* What to work on *
1. Answer these questions using the webinar summary:
(a) How much did IBM earmark to acquire analytics companies?
(b) Even when quantitative rigor is employed, how many new products still fail?
(c) In prediction markets, what are respondents given?
2. From the webinar summary, reproduce word for word the part that opens with the words containing "Yesterday afternoon, GreenBook’s" and closes with "mobile and gamification.".

* Source passage *
########
Yesterday afternoon, GreenBook’s Leonard Murphy and I sat down with some colleagues to discuss “what’s hot, what’s not, and what’s just talk” in the world of emerging market research tools and techniques. It was the very first Communispace UNwebinar, meaning that instead of a forty-slide Powerpoint deck and predetermined talk track, we polled the audience about their thoughts on emerging consumer insights techniques and used field data to kickstart an open conversation. The result was a lively – and at times – provocative discussion that explored new market research methods from online communities and social media analytics to mobile and gamification.
Below is a tweet-by-tweet summary of some of the key takeaways. Don’t forget to watch the full webinar recording below for many more learnings and debates:
“Socio-technological disruption has led to an identity crisis in the market research world.” – @lennyism #dehypeMR #MRX #MR
Private online communities and social media analytics are leading the charge amongst emerging market research techniques #dehypeMR #MRX
Online communities offer an unmatched richness and intimate dialogue with consumers #dehypeMR #MRX
The dream of big data is to allow brands to anticipate consumer needs before consumers know they exist #dehypeMR #MRX
Siri is a big data platform – @lennyism #dehypeMR #MRX
IBM earmarked $15B – half of the entire market research industry spend – to acquire analytics companies #dehypeMR #MRX
Big data and social media analytics are kind of like Minority Report. They scare everybody, but are inevitable. #dehypeMR #MRX
Even when quantitative rigor is employed, 7/10 new products still fail. Qualitative insights are powerful #dehypeMR #MRX
Mobile in market research is more a “how” than a “what” – a mobile survey is still a survey #dehypeMR #MRX
Mobile networks like Shopkick, Gigwalk, TaskRabbit making inroads in mobile engagement, but their purpose is not consumer insights #dehypeMR #MRX
Language-based gamification – asking questions in a way that incorporates game-based models – fits with traditional #MR techniques #dehypeMR #MRX
Doing a survey in flash is NOT gamification. Adding awards badges to a #MR activity isn’t either. #dehypeMR #MRX
In prediction markets, respondents are given a certain amount of points to “invest” in what they think is going to happen #dehypeMR #MRX
The marriage between neuroscience, psychology, marketing, and economics is revolutionary in market research – @lennyism #dehypeMR #MRX
Part of the UNwebinar format included open access to our speakers, with many attendees submitting questions to be answered. While you can listen to all of these in the recording above, here are some topics that were brought up:
Q: Market researchers are traditionally indoctrinated on the principles of statistical significance. Many of these new methods seem to de-emphasize if not reject this requirement. What is the research market (the buyers) opinion on this shift?
########
* Supplied entries *
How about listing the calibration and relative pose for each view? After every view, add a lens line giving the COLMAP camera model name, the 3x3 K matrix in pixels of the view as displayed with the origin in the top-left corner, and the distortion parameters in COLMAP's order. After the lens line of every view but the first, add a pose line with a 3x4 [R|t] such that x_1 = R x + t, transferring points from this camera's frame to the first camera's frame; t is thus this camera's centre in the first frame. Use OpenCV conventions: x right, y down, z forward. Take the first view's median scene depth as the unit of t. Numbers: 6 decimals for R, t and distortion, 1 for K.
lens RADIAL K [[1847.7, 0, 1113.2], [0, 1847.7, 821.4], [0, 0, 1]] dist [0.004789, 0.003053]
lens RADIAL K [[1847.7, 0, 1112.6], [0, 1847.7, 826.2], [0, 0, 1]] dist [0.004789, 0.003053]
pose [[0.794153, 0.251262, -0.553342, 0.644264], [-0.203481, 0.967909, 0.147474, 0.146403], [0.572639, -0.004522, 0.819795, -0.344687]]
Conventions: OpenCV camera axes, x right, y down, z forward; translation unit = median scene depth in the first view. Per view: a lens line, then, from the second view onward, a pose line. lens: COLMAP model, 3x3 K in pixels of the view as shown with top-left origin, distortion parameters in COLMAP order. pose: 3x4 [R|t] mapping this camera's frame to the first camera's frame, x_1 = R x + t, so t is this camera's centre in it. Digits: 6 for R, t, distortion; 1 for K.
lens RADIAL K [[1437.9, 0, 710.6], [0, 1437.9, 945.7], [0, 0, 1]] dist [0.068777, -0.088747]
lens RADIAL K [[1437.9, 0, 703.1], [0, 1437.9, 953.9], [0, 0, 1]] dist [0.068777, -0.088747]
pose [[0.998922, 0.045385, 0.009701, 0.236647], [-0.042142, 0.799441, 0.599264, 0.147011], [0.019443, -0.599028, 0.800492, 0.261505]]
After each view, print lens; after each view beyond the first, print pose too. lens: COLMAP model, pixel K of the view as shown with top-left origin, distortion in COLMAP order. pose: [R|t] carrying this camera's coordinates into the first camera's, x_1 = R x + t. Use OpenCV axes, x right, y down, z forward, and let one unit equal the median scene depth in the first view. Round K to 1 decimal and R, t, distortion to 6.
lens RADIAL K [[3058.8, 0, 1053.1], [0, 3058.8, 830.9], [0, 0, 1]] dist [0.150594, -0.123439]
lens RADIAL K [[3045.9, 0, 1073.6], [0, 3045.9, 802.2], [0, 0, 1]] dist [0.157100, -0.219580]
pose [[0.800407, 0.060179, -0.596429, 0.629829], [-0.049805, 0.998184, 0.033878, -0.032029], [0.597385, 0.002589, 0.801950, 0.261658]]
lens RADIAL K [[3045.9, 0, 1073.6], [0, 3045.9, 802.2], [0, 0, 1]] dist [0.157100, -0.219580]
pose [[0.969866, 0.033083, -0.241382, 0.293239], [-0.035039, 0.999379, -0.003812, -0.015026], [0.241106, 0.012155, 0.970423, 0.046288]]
########
* Solution set *
1.
(a) $15B, which is half of the entire market research industry spend.
(b) 7/10 new products still fail.
(c) A certain amount of points to "invest" in what they think is going to happen.

2.
Yesterday afternoon, GreenBook’s Leonard Murphy and I sat down with some colleagues to discuss “what’s hot, what’s not, and what’s just talk” in the world of emerging market research tools and techniques. It was the very first Communispace UNwebinar, meaning that instead of a forty-slide Powerpoint deck and predetermined talk track, we polled the audience about their thoughts on emerging consumer insights techniques and used field data to kickstart an open conversation. The result was a lively – and at times – provocative discussion that explored new market research methods from online communities and social media analytics to mobile and gamification.